#### To-do item
Could you output each record below exactly as it stands and leave the pictures out?

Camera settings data
___

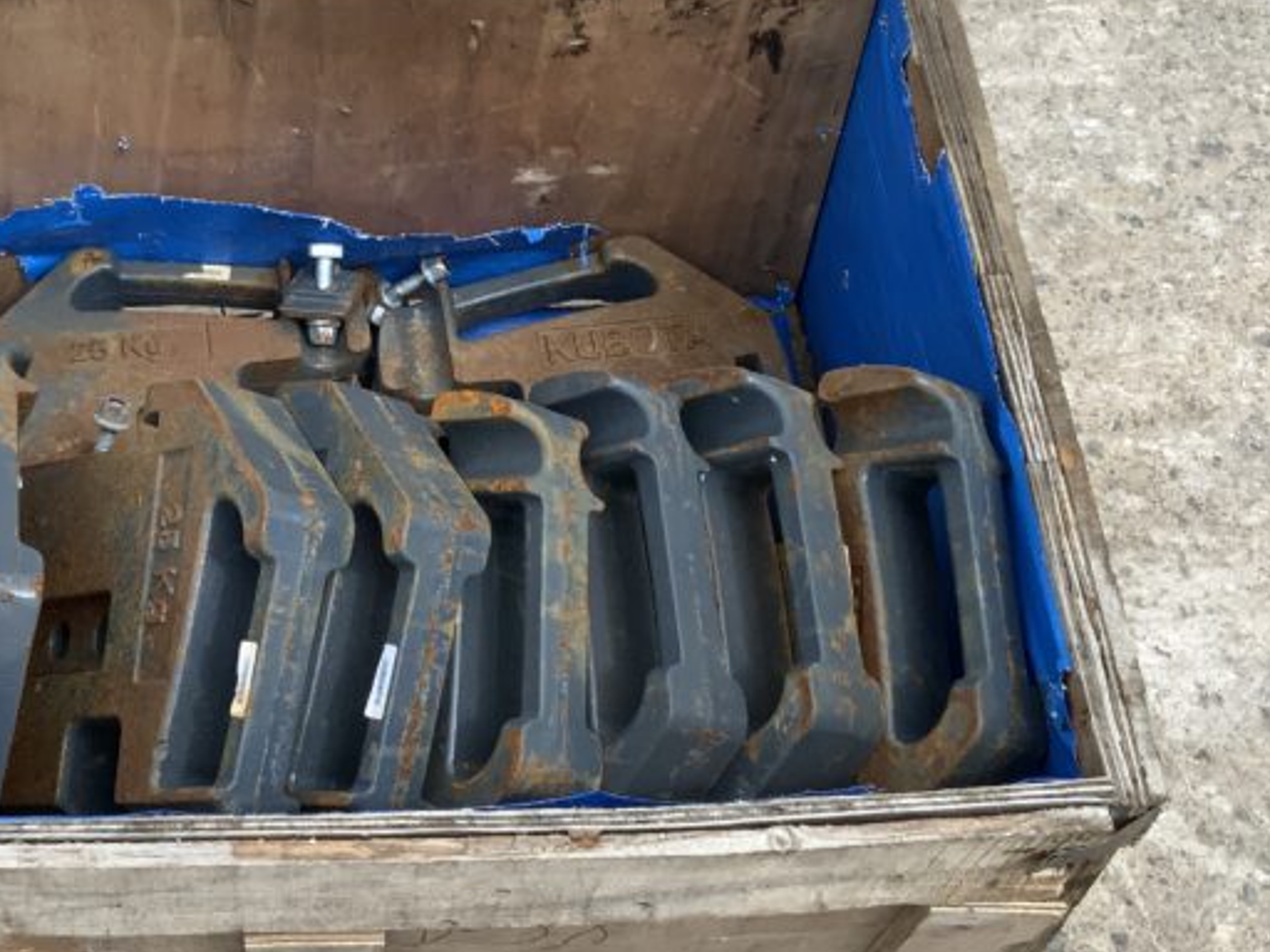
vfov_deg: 25.2
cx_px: 412
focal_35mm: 58
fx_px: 2128
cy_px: 372
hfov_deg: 32.9
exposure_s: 1/912
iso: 16
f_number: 1.8
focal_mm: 3
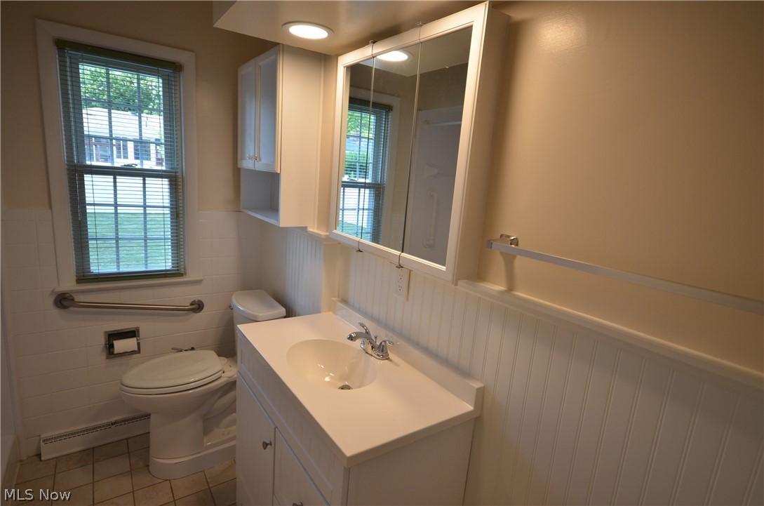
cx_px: 382
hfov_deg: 85.5
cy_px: 253
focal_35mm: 20
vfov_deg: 63.0
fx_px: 413
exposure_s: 1/80
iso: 400
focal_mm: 13
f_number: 4.5
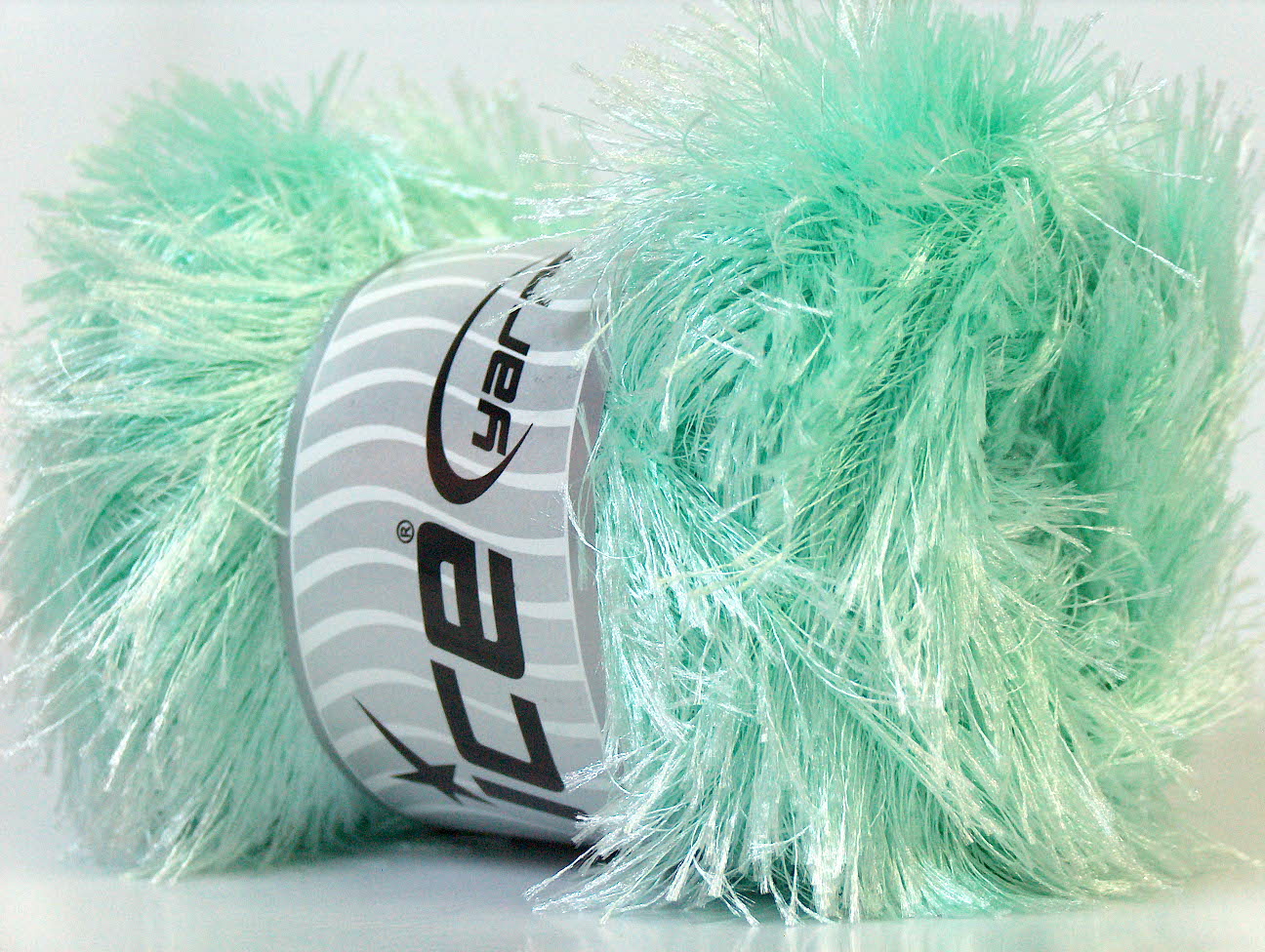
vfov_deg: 17.6
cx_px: 632
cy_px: 476
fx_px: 3074
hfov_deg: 23.3
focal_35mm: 84
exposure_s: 1/52.3
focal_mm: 17.25
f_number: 2.9
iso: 200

___

#### Answer box
vfov_deg: 25.2
cx_px: 412
focal_35mm: 58
fx_px: 2128
cy_px: 372
hfov_deg: 32.9
exposure_s: 1/912
iso: 16
f_number: 1.8
focal_mm: 3
cx_px: 382
hfov_deg: 85.5
cy_px: 253
focal_35mm: 20
vfov_deg: 63.0
fx_px: 413
exposure_s: 1/80
iso: 400
focal_mm: 13
f_number: 4.5
vfov_deg: 17.6
cx_px: 632
cy_px: 476
fx_px: 3074
hfov_deg: 23.3
focal_35mm: 84
exposure_s: 1/52.3
focal_mm: 17.25
f_number: 2.9
iso: 200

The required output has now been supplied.